The SEC announced yesterday that Citigroup has agreed to pay $10.5 million in penalties to settle two enforcement actions involving its books and records, internal accounting controls, and trader supervision. The charges stem from $81 million of losses due to trader mismarking and unauthorized proprietary trading and $475 million of losses due to fraudulently-induced loans made by a Mexican subsidiary.

In the first action, Citigroup Inc. and its U.S. broker-dealer subsidiary Citigroup Global Markets Inc. (CGMI) agreed to pay a $5.75 million penalty to settle charges of inaccurate books and records and CGMI’s failure reasonably to supervise traders. Citigroup and CGMI settled without admitting or denying the SEC’s findings and agreed to cease and desist from future violations.

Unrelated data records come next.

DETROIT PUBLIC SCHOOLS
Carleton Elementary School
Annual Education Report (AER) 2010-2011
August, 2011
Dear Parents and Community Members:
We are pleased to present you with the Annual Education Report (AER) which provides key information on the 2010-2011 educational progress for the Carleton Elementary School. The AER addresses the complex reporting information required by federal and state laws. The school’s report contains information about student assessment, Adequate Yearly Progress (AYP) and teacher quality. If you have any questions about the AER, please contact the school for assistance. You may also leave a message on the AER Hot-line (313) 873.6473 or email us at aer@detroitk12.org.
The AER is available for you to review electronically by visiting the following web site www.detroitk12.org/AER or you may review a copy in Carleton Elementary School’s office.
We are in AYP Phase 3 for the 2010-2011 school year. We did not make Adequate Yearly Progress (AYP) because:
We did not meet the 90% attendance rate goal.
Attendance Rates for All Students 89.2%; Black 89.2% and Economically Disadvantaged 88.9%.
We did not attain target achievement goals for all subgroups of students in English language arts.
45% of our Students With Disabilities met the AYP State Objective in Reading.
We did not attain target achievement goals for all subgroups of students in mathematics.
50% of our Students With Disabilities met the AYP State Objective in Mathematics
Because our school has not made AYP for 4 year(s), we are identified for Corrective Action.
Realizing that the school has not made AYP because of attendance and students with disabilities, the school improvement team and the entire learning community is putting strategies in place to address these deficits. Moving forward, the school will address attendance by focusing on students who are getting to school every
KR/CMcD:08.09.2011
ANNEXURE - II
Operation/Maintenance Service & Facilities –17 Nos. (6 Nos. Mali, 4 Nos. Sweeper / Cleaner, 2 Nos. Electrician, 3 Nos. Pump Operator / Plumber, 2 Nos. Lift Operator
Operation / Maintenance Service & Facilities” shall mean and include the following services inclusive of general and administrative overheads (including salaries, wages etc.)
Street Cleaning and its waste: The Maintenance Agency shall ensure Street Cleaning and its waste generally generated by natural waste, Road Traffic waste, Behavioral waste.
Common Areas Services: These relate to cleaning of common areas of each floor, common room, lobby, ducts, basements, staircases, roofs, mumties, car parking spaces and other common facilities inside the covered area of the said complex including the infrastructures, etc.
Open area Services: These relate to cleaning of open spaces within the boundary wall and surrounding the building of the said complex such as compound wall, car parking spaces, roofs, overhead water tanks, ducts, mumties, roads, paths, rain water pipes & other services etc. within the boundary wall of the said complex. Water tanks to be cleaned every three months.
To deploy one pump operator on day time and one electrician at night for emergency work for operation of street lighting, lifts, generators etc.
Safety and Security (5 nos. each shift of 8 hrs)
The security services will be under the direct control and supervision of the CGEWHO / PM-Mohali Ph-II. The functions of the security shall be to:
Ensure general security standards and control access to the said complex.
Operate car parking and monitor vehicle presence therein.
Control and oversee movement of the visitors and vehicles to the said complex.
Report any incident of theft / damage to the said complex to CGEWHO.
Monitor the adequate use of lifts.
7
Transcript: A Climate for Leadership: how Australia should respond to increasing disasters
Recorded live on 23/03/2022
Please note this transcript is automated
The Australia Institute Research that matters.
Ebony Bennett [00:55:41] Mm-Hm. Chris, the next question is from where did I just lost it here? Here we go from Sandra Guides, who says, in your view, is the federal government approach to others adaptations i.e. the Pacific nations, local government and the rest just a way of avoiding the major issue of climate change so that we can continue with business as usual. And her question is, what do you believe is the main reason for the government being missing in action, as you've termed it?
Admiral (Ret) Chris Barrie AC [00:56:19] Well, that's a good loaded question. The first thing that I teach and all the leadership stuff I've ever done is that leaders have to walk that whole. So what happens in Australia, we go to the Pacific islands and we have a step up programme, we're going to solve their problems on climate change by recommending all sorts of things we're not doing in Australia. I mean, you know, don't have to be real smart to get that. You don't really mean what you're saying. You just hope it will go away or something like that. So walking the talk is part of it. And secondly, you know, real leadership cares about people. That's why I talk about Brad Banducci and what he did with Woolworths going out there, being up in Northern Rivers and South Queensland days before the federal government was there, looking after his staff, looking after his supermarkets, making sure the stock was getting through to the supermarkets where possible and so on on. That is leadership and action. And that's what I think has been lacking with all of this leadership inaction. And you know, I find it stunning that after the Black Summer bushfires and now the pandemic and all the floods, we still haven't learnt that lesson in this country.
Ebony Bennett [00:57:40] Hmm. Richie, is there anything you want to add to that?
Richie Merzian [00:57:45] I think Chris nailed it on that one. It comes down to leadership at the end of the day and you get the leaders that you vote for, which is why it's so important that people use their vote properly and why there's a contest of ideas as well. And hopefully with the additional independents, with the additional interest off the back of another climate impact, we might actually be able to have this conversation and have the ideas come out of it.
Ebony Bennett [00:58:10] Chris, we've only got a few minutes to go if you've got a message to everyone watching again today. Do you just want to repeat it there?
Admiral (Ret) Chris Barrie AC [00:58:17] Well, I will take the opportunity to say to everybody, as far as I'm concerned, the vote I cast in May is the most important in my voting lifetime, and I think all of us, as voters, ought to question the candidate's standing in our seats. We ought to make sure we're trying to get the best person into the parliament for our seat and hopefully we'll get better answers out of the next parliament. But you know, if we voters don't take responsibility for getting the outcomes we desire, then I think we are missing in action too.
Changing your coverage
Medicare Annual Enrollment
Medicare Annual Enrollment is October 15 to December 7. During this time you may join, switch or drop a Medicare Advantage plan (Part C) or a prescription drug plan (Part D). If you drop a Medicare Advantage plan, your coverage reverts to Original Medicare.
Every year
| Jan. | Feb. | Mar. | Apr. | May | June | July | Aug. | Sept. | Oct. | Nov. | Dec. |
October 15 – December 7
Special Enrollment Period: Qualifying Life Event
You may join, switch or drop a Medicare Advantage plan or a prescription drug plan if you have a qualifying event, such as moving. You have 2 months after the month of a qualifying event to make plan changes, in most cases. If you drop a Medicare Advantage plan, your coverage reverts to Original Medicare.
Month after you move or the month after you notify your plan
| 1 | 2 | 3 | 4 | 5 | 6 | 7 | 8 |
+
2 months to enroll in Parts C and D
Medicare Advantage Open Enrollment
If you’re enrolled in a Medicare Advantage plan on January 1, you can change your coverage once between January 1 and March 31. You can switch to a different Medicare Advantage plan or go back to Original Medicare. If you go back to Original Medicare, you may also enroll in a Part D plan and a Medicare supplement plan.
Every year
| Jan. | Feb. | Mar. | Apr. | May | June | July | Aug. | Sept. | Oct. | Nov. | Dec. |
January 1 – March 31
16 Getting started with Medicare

In the second action, Citigroup agreed to pay a $4.75 million penalty to settle charges that it failed to devise and maintain adequate internal accounting controls. Citigroup settled without admitting or denying the SEC’s findings and agreed to cease and desist from future violations. An SEC order found that Citigroup subsidiary Grupo Financiero Banamex S.A. de C.V. loaned approximately $3.3 billion to Oceanografia, S.A. (OSA) between 2008 and 2014 based on invoices and work estimates for services that OSA provided to Petroleos Mexicanos (Pemex), the Mexican state-owned oil company. According to the order, many of the OSA work estimates were fraudulent and did not reflect amounts Pemex actually owed to OSA. Citigroup ultimately lost approximately $475 million as a result of OSA’s fraud. The SEC found that Banamex and Citigroup lacked the controls necessary to verify the invoices before making loans to OSA and ignored numerous red flags that should have led to discovery of the fraud.